Information supplied:
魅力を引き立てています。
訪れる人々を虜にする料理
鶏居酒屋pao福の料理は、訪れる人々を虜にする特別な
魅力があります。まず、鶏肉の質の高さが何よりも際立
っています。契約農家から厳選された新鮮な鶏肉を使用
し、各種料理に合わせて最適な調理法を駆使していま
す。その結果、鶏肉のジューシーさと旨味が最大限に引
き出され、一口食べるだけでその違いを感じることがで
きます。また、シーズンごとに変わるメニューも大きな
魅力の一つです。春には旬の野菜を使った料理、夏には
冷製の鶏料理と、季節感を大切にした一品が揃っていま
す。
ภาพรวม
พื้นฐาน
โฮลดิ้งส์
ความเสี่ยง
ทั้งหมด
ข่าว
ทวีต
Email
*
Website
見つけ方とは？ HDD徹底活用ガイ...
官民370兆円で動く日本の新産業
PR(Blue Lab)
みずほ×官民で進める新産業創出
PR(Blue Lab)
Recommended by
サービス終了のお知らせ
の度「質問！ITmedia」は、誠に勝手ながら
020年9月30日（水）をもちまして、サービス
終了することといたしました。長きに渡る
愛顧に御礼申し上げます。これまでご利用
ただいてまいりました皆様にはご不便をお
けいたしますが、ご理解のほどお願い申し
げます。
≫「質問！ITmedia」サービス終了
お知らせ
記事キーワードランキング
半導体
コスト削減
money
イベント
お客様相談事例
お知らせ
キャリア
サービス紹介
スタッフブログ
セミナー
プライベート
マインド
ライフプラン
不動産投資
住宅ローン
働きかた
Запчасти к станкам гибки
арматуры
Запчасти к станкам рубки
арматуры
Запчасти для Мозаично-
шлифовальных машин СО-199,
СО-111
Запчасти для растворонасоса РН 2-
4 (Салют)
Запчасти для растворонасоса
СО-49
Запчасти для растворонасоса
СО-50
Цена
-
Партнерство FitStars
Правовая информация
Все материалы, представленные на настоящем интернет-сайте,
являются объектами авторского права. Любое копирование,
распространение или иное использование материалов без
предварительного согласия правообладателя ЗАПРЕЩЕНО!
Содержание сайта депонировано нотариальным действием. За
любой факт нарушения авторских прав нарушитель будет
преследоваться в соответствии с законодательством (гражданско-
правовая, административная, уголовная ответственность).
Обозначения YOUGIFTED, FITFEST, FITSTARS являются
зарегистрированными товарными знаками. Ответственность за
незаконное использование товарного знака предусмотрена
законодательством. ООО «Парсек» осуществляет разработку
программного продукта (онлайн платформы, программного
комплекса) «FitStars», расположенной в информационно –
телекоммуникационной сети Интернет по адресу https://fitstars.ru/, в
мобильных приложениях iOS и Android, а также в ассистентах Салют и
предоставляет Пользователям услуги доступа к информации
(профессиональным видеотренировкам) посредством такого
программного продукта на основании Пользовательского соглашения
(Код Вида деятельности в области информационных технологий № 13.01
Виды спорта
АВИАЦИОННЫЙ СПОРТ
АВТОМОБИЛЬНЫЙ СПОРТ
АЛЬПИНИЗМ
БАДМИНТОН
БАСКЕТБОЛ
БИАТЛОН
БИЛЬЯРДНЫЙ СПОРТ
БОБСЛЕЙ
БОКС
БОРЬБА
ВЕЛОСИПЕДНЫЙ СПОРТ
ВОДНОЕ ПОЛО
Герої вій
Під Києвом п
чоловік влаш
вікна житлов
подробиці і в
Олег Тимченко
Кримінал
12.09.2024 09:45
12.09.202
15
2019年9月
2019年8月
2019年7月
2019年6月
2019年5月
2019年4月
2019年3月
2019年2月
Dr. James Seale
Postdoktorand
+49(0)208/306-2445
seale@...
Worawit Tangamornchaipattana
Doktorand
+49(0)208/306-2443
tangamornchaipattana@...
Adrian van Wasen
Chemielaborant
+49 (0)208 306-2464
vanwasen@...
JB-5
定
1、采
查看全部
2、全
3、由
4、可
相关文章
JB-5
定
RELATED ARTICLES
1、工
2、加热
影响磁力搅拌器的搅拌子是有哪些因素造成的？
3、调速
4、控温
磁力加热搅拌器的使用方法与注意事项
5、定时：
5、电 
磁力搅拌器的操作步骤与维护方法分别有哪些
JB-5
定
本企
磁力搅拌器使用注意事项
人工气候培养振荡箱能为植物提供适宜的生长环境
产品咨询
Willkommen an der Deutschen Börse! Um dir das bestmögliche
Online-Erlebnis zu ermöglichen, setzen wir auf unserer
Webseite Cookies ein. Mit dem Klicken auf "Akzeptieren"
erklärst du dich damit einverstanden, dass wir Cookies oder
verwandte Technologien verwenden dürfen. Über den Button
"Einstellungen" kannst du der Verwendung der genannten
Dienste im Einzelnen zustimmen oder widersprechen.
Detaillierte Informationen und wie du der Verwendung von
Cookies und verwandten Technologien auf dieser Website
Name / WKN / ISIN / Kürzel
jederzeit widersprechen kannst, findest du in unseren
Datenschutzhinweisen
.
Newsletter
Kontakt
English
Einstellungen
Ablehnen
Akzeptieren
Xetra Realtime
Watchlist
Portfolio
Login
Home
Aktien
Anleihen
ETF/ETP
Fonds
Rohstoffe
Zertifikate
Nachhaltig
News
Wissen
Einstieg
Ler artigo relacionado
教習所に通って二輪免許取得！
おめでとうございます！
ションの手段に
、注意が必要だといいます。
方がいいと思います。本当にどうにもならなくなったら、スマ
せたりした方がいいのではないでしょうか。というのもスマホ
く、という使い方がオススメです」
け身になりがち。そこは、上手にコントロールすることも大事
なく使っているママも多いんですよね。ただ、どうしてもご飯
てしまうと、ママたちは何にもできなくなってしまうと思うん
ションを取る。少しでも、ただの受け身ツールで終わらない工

What the exercise asks: How many lines in the data above contain the word "являются"? Reply with the number alone.

Written response: 2